▸ Directions for this task
In the schema evolution text, swap "newcol" for "extracol" in everything from "These examples don't" down to "the source table.", then write out that whole stretch.

The following example demonstrates using the mergeSchema option with Auto Loader for Structured Streaming. See What is Auto Loader?.

(spark.readStream
  .format("cloudFiles")
  .option("cloudFiles.format", "json")
  .option("cloudFiles.schemaLocation", "<path-to-schema-location>")
  .load("<path-to-source-data>")
  .writeStream
  .option("mergeSchema", "true")
  .option("checkpointLocation", "<path-to-checkpoint>")
  .trigger(availableNow=True)
  .toTable("table_name")
)

Automatic schema evolution for merge

For MERGE, schema evolution allows you to resolve schema mismatches between the target and source table. It handles the following two cases:

A column exists in the source table but not the target table, and is specified by name in an assignment of insert or update actions. Alternatively, an UPDATE SET * or INSERT * action is present.

That column will be added to the target schema, and its values will be populated from the corresponding column in the source.

This only applies when the column name and structure in the merge source exactly match the target assignment.
The new column must be present in the source schema. Assigning the new column in the action clause doesn't define that column.

These examples allow schema evolution:

-- The column newcol is present in the source but not in the target. It will be added to the target.
UPDATE SET target.newcol = source.newcol

-- The field newfield doesn't exist in struct column somestruct of the target. It will be added to that struct column.
UPDATE SET target.somestruct.newfield = source.somestruct.newfield

-- The column newcol is present in the source but not in the target.
-- It will be added to the target.
UPDATE SET target.newcol = source.newcol + 1

-- Any columns and nested fields in the source that don't exist in target will be added to the target.
UPDATE SET *
INSERT *

These examples don't trigger schema evolution if the column newcol isn't present in the source schema:

UPDATE SET target.newcol = source.someothercol
UPDATE SET target.newcol = source.x + source.y
UPDATE SET target.newcol = source.output.newcol

A column exists in the target table but not the source table.

▸ Available data
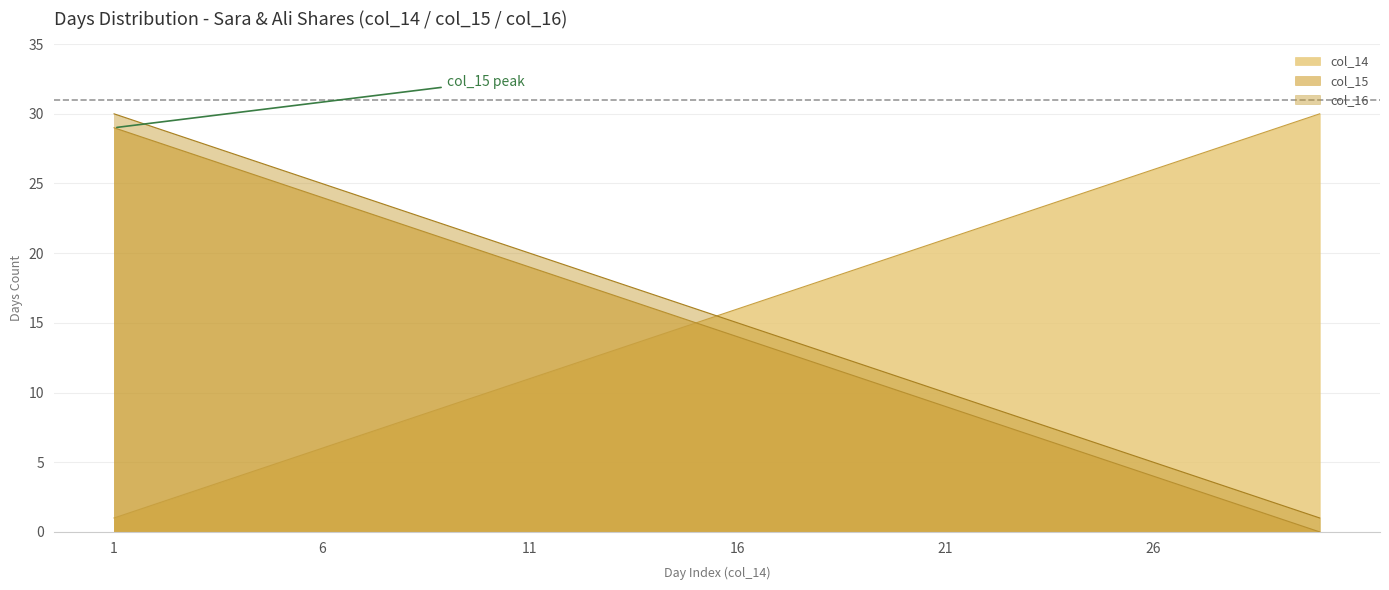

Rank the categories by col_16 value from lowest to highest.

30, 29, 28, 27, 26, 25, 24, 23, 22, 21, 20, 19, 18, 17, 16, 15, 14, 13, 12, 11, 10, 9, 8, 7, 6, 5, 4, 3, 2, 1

--

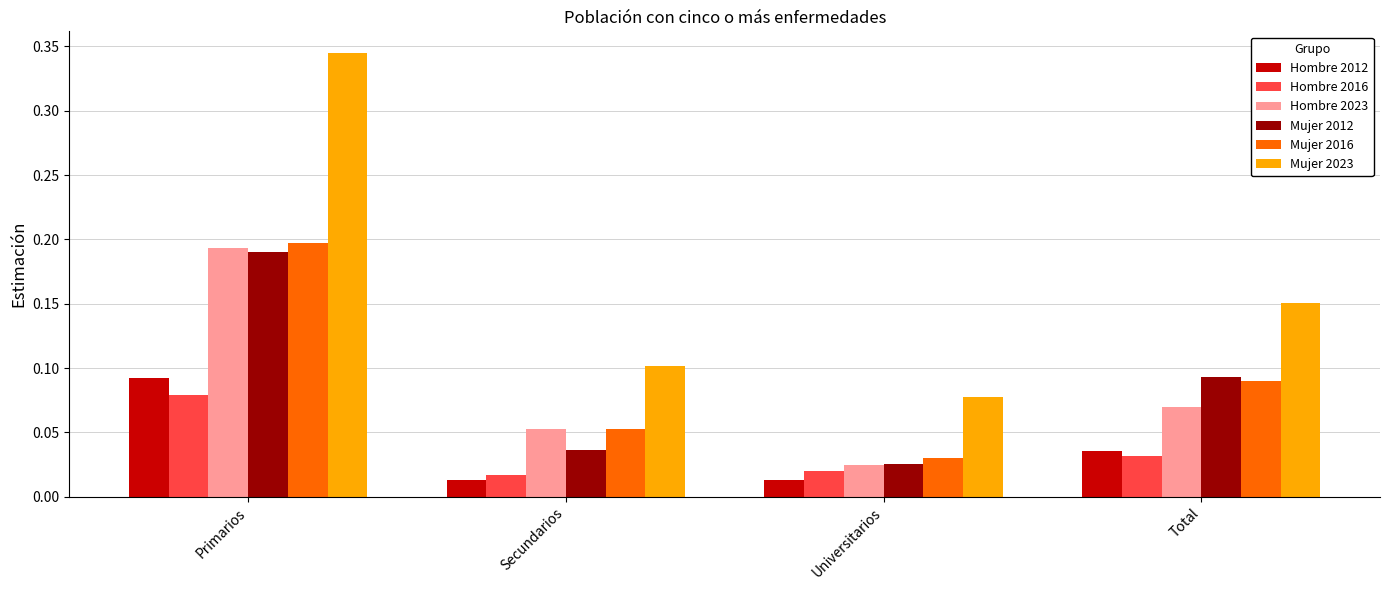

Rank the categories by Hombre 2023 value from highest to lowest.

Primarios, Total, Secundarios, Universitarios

▸ Finished exercise
These examples don't trigger schema evolution if the column extracol isn't present in the source schema:

UPDATE SET target.extracol = source.someothercol
UPDATE SET target.extracol = source.x + source.y
UPDATE SET target.extracol = source.output.extracol

A column exists in the target table but not the source table.